> Entries supplied
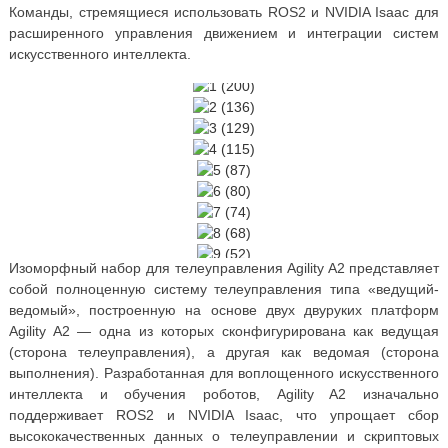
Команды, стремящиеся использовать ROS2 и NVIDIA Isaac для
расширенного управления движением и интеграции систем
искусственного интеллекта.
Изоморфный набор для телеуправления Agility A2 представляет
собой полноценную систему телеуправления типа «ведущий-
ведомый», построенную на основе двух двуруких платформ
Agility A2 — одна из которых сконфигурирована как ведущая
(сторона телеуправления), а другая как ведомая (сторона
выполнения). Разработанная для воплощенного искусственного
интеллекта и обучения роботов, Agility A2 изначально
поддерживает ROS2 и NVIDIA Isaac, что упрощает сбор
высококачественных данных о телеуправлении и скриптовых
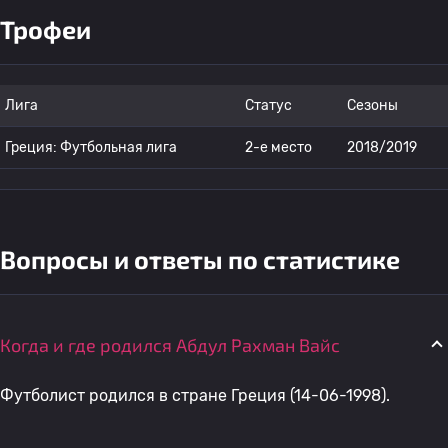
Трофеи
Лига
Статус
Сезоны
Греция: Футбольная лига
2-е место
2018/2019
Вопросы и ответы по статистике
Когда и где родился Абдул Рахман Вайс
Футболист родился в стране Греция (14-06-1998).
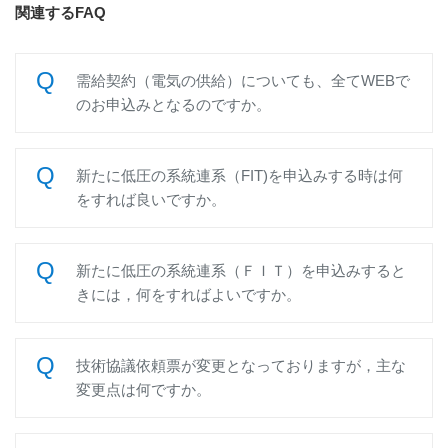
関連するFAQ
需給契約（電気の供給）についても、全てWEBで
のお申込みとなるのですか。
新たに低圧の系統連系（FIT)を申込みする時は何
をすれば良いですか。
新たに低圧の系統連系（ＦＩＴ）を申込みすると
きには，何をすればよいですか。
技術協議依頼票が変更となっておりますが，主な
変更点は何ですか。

--

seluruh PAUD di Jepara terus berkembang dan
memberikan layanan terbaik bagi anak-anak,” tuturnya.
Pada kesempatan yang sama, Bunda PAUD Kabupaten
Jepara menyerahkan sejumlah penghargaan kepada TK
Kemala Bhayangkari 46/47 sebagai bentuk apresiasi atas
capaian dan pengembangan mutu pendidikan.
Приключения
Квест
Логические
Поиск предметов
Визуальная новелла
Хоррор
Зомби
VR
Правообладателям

> Task requirements
Wherever the string "интеллекта" is found in the listing above, copy the line that contains it.

> Exercise solution
искусственного интеллекта.
интеллекта и обучения роботов, Agility A2 изначально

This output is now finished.